Hank Aaron has carefully walked a line, keeping his tone unbiased and respected to all parties concerning the league’s hall induction.  Aaron said he had been suspicious when McGwire and Bonds hit more than 70 home runs in a season, unable to believe that the human body could produce such consistent power for a entire season in order to achieve those numbers.  

Obviously, since steroids and other PEDs have been more heavily scrutinized and tested for, the number of home runs hit has dropped incredibly, giving credibility to the argument.

But Aaron doesn’t believe PEDs use should exclude players from being inducted into the Hall of Fame.  Hank Aaron believes in asterisks.  He believes there should be some designation given to the players in question, but their achievements in the league and the performances they put on and how well they played the game comes from more than just a shot of testosterone, growth hormone, insulin or taking other PEDs.

This is where Aaron makes the greatest logical statement in favor of these PED users.

No supplement, steroid, anabolic or other performance enhancing compound will make it easier for you to swing a bat to catch an inside pitch, or track a 100-mph fast ball.  No PED will keep a pitcher’s arm in peak condition without proper training and incredible attention to technique.  Neither will they aid an outfielder in chasing down a ball, tracking it in the sun to make a diving one handed catch and landing in the stands.

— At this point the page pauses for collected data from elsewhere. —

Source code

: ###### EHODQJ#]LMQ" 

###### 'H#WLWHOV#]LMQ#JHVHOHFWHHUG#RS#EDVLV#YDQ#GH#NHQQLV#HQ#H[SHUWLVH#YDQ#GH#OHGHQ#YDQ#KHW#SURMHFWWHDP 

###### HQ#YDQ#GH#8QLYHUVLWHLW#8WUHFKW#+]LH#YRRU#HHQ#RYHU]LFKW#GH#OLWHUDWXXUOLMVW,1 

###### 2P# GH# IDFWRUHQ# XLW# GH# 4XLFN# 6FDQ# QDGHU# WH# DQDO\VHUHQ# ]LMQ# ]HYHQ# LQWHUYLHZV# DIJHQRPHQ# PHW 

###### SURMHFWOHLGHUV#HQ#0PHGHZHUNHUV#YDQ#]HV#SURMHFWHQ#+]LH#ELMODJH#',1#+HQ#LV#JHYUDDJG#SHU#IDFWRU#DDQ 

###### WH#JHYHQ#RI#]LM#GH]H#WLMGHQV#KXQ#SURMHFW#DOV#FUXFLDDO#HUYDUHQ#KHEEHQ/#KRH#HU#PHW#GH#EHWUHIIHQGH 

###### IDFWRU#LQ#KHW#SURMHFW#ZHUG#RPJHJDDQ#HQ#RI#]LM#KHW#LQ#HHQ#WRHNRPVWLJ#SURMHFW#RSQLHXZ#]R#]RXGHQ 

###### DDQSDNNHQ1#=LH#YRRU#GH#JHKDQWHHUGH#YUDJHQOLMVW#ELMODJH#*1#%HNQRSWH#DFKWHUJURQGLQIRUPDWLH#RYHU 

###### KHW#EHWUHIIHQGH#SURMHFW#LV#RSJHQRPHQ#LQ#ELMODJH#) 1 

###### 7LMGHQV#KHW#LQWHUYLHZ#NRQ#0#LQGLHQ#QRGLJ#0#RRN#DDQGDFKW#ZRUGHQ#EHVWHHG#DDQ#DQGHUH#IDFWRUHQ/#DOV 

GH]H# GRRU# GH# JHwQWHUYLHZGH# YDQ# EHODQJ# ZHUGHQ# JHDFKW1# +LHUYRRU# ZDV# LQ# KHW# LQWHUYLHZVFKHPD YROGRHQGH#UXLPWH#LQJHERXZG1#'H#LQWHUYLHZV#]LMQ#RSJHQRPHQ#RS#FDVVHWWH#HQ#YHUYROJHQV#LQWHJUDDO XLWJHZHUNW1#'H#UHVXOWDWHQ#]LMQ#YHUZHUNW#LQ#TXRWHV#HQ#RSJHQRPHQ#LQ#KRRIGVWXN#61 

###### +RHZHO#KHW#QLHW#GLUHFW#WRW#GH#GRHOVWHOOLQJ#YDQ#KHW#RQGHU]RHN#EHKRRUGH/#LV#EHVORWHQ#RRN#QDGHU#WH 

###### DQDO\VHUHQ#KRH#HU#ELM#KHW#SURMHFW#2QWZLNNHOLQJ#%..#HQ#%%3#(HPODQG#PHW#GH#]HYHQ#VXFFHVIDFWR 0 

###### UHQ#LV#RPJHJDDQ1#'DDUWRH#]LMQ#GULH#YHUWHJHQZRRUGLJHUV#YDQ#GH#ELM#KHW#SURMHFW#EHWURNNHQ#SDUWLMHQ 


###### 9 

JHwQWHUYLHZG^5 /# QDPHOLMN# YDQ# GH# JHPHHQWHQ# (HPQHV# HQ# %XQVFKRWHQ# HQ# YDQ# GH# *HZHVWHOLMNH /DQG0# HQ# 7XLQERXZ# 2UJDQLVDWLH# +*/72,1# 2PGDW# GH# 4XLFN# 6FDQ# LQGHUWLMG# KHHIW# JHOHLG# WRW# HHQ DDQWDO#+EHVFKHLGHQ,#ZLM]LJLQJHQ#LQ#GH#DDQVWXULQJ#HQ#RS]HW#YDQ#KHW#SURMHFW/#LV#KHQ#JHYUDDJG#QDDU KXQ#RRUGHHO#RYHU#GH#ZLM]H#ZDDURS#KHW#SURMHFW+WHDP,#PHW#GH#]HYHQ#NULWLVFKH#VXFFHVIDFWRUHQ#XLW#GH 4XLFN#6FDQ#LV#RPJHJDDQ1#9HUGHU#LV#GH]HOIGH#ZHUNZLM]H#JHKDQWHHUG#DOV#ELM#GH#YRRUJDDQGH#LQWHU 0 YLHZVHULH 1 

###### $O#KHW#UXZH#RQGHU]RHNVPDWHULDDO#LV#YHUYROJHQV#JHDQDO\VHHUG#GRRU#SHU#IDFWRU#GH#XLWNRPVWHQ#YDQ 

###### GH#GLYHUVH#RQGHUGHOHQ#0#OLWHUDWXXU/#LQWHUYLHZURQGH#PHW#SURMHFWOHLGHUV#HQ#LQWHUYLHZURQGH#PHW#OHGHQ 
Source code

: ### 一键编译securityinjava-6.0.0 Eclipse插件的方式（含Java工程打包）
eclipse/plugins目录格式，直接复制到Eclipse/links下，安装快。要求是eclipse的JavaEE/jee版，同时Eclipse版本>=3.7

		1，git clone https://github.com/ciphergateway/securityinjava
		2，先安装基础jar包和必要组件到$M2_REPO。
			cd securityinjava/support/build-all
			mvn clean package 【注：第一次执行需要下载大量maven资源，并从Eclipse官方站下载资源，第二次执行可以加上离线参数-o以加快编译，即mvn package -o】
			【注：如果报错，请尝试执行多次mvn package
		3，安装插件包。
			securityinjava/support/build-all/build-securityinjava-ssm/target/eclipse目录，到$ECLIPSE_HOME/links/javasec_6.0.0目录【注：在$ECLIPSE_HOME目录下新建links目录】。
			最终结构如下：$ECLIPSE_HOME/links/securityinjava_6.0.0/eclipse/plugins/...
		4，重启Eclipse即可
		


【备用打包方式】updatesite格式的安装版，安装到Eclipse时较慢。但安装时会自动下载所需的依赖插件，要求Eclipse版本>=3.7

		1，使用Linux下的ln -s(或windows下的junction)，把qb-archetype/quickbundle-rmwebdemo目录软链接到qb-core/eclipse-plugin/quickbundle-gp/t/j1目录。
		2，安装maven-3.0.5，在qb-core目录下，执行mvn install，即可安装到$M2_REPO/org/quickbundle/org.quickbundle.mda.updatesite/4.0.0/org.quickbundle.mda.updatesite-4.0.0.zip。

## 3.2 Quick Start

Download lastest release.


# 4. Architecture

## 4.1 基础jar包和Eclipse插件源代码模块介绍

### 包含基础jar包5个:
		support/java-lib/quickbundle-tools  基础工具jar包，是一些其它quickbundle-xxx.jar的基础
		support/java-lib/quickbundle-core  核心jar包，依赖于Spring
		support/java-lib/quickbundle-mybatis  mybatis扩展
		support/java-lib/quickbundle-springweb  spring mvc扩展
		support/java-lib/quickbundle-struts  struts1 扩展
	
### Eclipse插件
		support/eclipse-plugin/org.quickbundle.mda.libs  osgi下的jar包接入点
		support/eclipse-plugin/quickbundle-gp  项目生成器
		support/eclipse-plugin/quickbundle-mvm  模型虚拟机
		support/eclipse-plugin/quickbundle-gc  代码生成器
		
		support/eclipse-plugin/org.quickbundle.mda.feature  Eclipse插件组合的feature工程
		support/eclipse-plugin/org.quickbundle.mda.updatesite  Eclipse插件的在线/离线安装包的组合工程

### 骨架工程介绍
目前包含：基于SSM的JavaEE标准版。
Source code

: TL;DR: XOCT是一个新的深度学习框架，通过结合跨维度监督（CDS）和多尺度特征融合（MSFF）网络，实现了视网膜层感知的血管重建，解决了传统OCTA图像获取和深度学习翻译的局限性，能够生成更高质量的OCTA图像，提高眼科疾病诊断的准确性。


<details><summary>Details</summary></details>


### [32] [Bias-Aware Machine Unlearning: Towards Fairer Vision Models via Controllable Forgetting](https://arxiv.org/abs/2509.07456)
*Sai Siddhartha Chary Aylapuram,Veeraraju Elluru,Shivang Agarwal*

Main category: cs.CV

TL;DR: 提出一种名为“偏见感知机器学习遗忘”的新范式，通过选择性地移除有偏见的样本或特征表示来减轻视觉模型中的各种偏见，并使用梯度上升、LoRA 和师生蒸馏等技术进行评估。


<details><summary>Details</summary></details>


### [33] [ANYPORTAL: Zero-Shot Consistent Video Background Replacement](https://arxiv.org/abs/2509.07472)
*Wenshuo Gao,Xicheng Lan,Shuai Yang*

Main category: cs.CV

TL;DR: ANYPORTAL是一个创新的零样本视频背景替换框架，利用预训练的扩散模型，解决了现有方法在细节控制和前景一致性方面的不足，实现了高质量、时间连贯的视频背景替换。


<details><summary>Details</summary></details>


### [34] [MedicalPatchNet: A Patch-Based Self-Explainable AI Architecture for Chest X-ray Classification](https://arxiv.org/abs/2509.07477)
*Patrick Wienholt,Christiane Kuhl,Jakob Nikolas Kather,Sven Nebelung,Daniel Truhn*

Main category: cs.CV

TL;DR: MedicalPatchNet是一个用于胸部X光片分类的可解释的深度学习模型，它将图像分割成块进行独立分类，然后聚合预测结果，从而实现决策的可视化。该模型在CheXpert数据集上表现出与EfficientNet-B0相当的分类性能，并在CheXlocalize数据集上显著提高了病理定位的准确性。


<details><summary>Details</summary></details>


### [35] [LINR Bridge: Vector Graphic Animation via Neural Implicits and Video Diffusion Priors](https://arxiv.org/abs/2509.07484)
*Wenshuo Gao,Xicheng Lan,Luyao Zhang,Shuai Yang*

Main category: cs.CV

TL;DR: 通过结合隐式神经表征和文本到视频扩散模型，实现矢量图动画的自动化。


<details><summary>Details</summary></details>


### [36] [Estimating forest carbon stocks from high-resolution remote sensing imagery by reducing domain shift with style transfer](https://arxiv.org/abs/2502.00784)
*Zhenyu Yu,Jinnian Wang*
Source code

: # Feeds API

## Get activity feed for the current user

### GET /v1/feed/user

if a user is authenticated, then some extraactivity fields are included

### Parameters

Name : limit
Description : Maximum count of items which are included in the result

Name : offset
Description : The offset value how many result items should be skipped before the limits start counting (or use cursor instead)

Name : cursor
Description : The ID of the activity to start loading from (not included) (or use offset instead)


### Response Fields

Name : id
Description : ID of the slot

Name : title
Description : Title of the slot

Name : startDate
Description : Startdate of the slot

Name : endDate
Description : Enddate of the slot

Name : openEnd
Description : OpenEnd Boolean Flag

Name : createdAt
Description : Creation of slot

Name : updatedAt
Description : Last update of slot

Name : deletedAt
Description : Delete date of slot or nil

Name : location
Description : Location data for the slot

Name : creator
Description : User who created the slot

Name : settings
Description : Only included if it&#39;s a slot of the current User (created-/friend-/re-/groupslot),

No, these feats are performed by players who have skills that took years to refine and perfect, and without them they never would be playing in the big leagues.  The Hall of Fame should recognize these players for their abilities to perform and put on the show the fans want to see, and how well they are able to contribute to their teams.

PEDs or not, McGwire, Bonds, Rodriguez and Ramirez all deserve to someday be enshrined in Cooperstown. Who’s to say that there aren’t several other PED abusers who already sit there, smiling while the world is completely oblivious about their past deeds.